Sepanjang hari saya membaca di hampir semua media sosial menyampaikan ucapakan "Selamat Merayakan Jumat Agung". Atau dalam bahasa Inggris disampaikan dengan beragam meme', gambar dan capture dengan Happy Gods Friday. Saya juga menerima banyak ucapana yang mengatakan "Selamat Merayakan Jumat Agung".

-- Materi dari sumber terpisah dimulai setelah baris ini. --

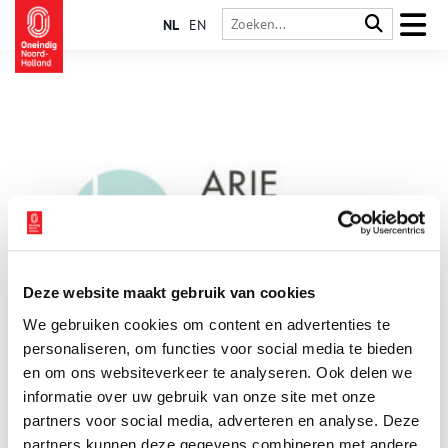
NL
EN
Deze website maakt gebruik van cookies
Arie Keppler Prijs 2026: nominaties bekend,
We gebruiken cookies om content en advertenties te
publieksstemming geopend
personaliseren, om functies voor social media te bieden
De Arie Keppler Prijs van MOOI Noord-Holland onderscheidt
bijzondere projecten en beleidsplannen die aantoonbaar
en om ons websiteverkeer te analyseren. Ook delen we
bijdragen aan de kwaliteit van de leefomgeving in heel Noord-
informatie over uw gebruik van onze site met onze
Holland. Dat gaat over architectuur, stedenbouw, erfgoed,
2 min
partners voor social media, adverteren en analyse. Deze
landschap én natuur. Uit maar liefst 104 inzendingen heeft de
vakjury 11 projecten genomineerd voor de Arie Keppler Prijs
partners kunnen deze gegevens combineren met andere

Sesungguhnya, kurang tepat mengatakan Jumat Agung dirayakan. Karena substansi dan makan hakiki dari peristiwa yang terjadi pada hari Jumat sebelum Minggu Paskah merupakan sebuah tragedi yang menyedihkan, memilukan, menyayat hati. Ada penyiksaan tiada tara nan tidak berperi kemanusiaan dan nyaris tidak bisa diterima oleh akal manusia yang normal.
Bayangkan, sejak Yesus di tangkap pagi-pagi buta, diadili oleh para tokoh agama, hingga di bawa di hadapan Raja Pontius Pilatus. Di olok-olok, diludahi, di maki, dipukul, ditendang, diikat, disuruh pikul salib menuju bukuit Golgota dan akhirnya disalibkan. Sebuah proses yang terus menerus berlangsung tanpa jeda waktu sama sekali.

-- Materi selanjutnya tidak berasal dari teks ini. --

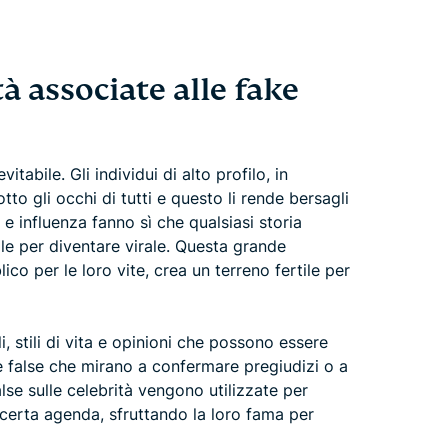
tà associate alle fake
tabile. Gli individui di alto profilo, in
to gli occhi di tutti e questo li rende bersagli
e influenza fanno sì che qualsiasi storia
ale per diventare virale. Questa grande
blico per le loro vite, crea un terreno fertile per
i, stili di vita e opinioni che possono essere
rie false che mirano a confermare pregiudizi o a
alse sulle celebrità vengono utilizzate per
certa agenda, sfruttando la loro fama per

Para tentara yang bertugas menyiksa Yesus dengan persenjataan yang lengkap, menuntaskan tugas mereka hingga Yesus mati di atas kayu salib, dan oleh murid-muridnya dia diambil dan kuburkan layaknya orang yang sudah meninggal.
Itulah yang terjadi selama satu hari penuh di hari Jumat, hari yang penuh dengan kesedihan, tangisan, air mata, penderitaan dan kematian tiada tara.
Lalu, mengapa kejadian ini dirayakan? Bukan kah merayakan itu kesannya berpesta bergembira dan penuh sukacita. Ini tidak tepat hari penyiksanaan dan kematian Yesus di rayakan.
Harusnya yang dilakukan oleh umat pengikut Yesus Kristus adalah Memperingati Jumat Agung sebagai hari kesedihan dan penderitaan serta kematian Yesus. Sehingga ibadah yang harus dilakukan, bukan perayaan tetapi peringatan untuk merenung-ulangkan bagaimana rasanya Yesus mengalami peneritaan hingga kematian di atas bukit golgota itu.
Ibadah Jumat Agung, yang ditimpali dengan warna hitam penuh, menjadi simbol yang menuntun umat menghayati puncak penderitaan Yesus yang tidak bisa dilakukan oleh manusia biasa.
Yesus sendiri, pada malam sebelmunya, setelah perjamuan terakhir, saat berdoa semalaman, sebagai manusia dia gentar dan meminta kepada Bapa-Nya, kalau bisa cawan ini lalu dari pada-Nya. Tetapi kehendak Bapa-lah yang terjadi.
Ibadah Jumat Agung bukan merayakan, tetapi memperingati dan merenungulangkan serta menerapkan dalam kehidupan kini dan disini, bahwa peneritaan dan kematian Yesus, hanya untuk menebus dan menyelamatkan diri-ku yang berdosa ini. Dan karenanya, saya harus memperbahrui komitmen hidup saya kedepan sebagai manusia berdoa dan tidak layak kepada Tuhan menajdi orang yang ditebus lunas oleh darah dan kematian Yesus.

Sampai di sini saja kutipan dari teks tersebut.